MSITの世宗科学フェローシップ(2021年より~):こちらは若手研究者が安定した支援を受けながら研究に邁進できるように支援する事業で、研究分野なども特に限定されていない。博士号取得して7年以内または39歳未満の方、非専任教員(有期採用)の理工系の人であれば、応募が可能である。支援金は他事業より多めで、年間1億ウォン以内で支援を受けることができるほか、子供手当なども支給される。支援期間は最大5年で、2022年の予算は3100億ウォン、支援人数は300人程度である。

③自由な研究環境作り 13

「自律、責任、公正、専門性」をキーワードに、研究者がより自由な環境で研究に邁進できるよう諸改革に取り組んでいる。まず、ファンディングプロジェクトの場合、元々毎年使える研究費が定められていたが、研究期間内であれば、研究費の使用を自由に調整できるようになった。すなわち、研究費総額と研究期間だけを定め、その具体的な使用額は研究者に委ねられたのである。また、研究プロジェクトの必要性に応じ、研究期間を一定期間延長することも可能となった(但し研究費は増加はなし)。

そして、事務作業が研究者に与える負担を軽減するため、大学では研究支援スタッフを増やし、研究費の支給、清算、各種申請資料の作成をサポートするようにしている。ファンディングプロジェクトでは申請資料を簡素化している。様式が細かく規定されていた、各種申請書、研究計画書、報告書については、各省庁が改善を行い、規定を必要最小限にとどめるとした。なお、経費の使用においても支出禁止項目を最低限に抑えるとした。

また、基礎研究の継続性を考慮し、実績のある研究者に対しては、継続的な研究ができるよう支援を強化するとした。評価の公正性、専門性を確保するため、専門評価チームを構成し、基礎研究について評価を行う際には、基礎研究プロジェクトを担当した経験のある専門家の参加を必須にしたうえ、分野別に評価を行うとした。
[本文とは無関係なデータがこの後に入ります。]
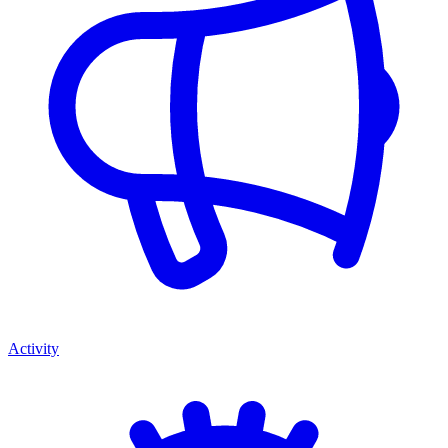
Activity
その他、ピアレビューはもちろん、研究者との十分の議論もかねて、プロジェクトの特徴を生かした多様な評価方法に取り組むとした。

④安全な研究環境への取り組み

更には、学生がより安全な環境で研究・実験を行えるよう、2019年に「労災保険法」を改正し、もしも学生が大学の研究室で事故にあった場合、労災としてみなし、補償を行うようになった。また、大学での研究室安全管理委員会の設置・運営を義務化し、研究室には防具の配置を義務化した。更には、研究室安全管理費として使える予算が、大学の研究経費の1~2%程度に限定されていたが、2020年の研究室安全法改正によりその制限が廃止された。これによって学生の研究環境の整備に使える予算が増え、学生達がより安全で安心できる環境で研究や実験に取り組めるようになった。

科学技術において、先進国を追いかける国(Fast-Follower)から、先導する国(First mover)への変換は、韓国が多年間言及し続けた目標であり、新政権の国政課題でも同じ内容が言及されている。科学技術を先導する国になるには、基礎研究の強化が絶対的な条件であり、基礎研究の強化は、第4次産業革命での核心技術におけるボトルネックを解決できる方法でもあるため、今後更なる投資や強化が予測される。